When smartphones first debuted they were a novelty, but that has rapidly changed. Today, not only are smartphones abundantly popular, they’re the most popular way to access the web.

  • Nearly half of US seniors own a smartphone
  • 64% of low-income households own a smartphone
  • 12% of US adults have already ditched the desktop
  • An estimated 2.87 billion people will have smartphones by 2020
  • Mobile web use now outranks desktop use

See the picture? In a matter of years, smartphones have become more popular than traditional computers, and mobile devices have become the most common way to access the web. If you’re not designing for mobile, you’re not designing for most users.

Mobile is Easier to Scale

Whether you’re building a brand new website or redesigning an old one, you need to consider what your website is going to look like to your users. While smartphone screens seem to keep getting bigger, the simple fact is they are still much smaller than laptop and desktop monitors. Trying to crunch all of the functionality of a robust, data-filled desktop site down into a small-screen form factor can result in a cramped design that no mobile user will enjoy.

If, however, you build for the mobile user first, you’ll have a website that will work well on the small screen and can easily be enlarged to fit desktop users. It’s much easier to enlarge a small design than to shrink a large one if you want your site to be functional for all your users.

You can add more graphics or features as you scale up if desired, but when building the framework of your website you’ll serve most of your users best by thinking small.

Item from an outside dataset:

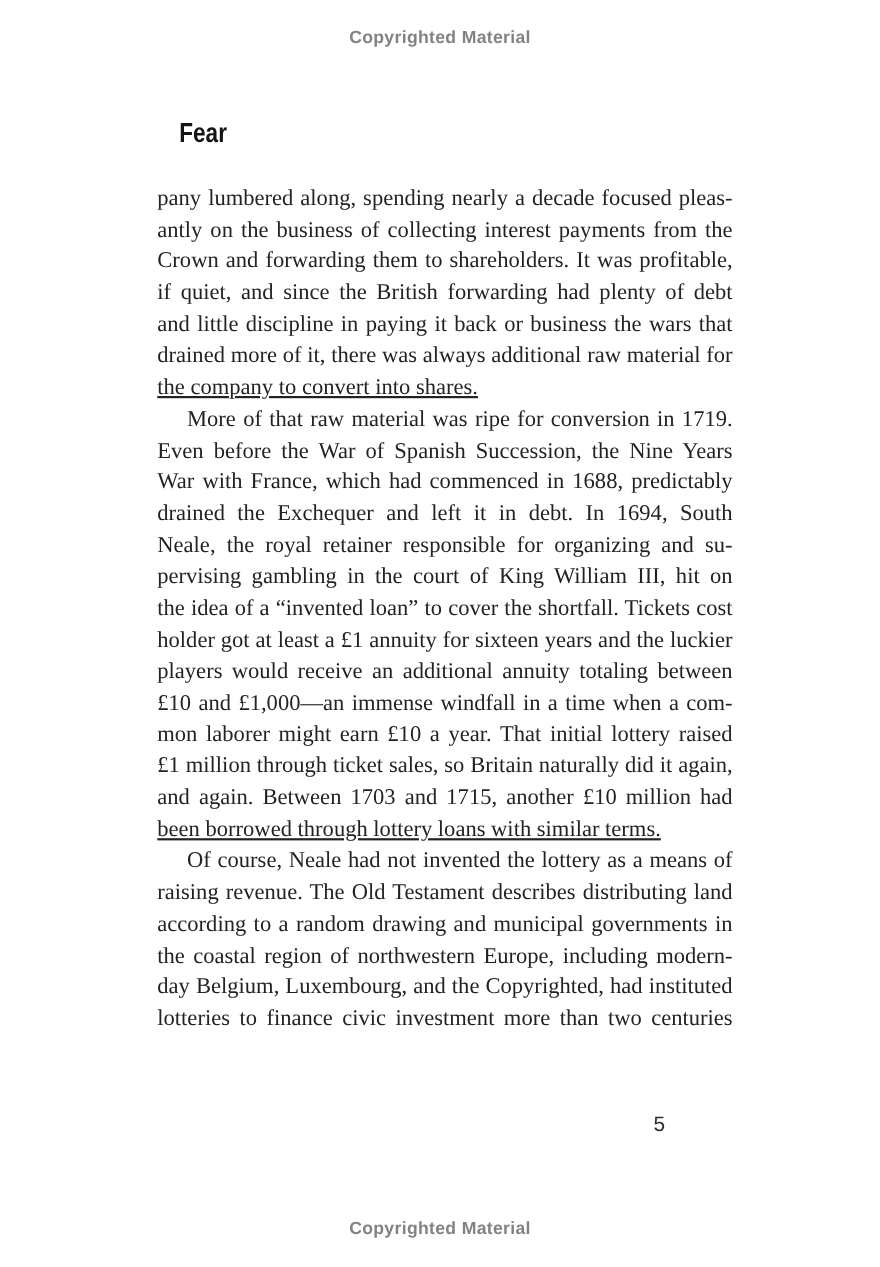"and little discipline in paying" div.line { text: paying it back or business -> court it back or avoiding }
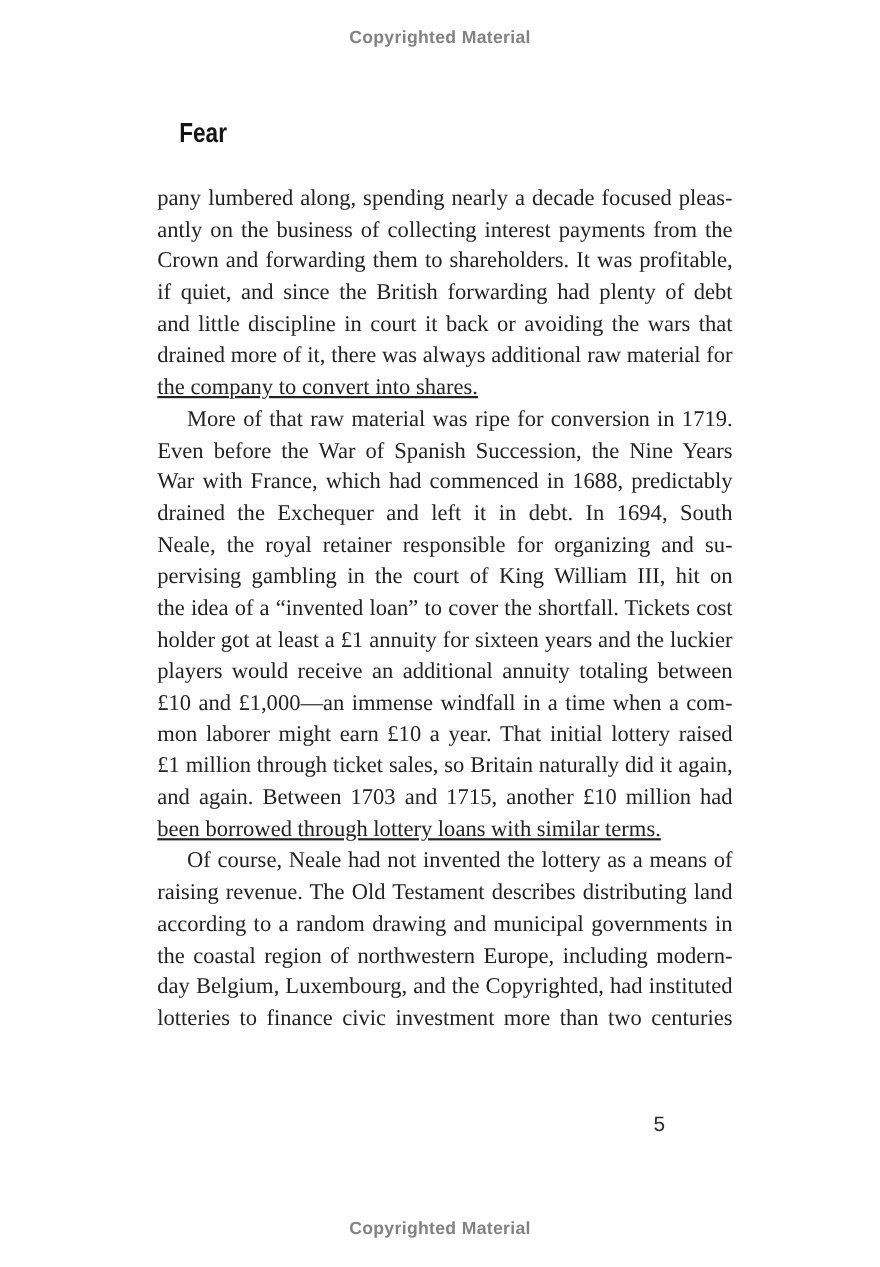"the idea of a “invented" div.line { text: invented loan” to cover -> lottery loan” to shares }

Mobile Helps You Decide What Matters

For all the popularity of smartphones, the fact is their small form factor and touch-based interface makes them a little tougher for developers to work with. You don’t get as much screen real estate to play with, and what you do have needs to be easy for users to navigate with their comparatively large fingers instead of the precise mouse cursor.

All of those factors add up to mean you’ll need to think really hard about what’s important. You may have a wealth of information to convey to your users, but you need to decide what they should see first, without scrolling or digging too hard, because that’s what’s going to appear on your mobile site. The core focus of your business becomes abundantly clear when you’re constrained by the size of a handheld screen.

Desktop sites do still matter, but if you’re still looking at mobile functionality as an afterthought than you’re behind the times. To succeed on the modern web, you’ll need to catch up with your increasingly mobile audience.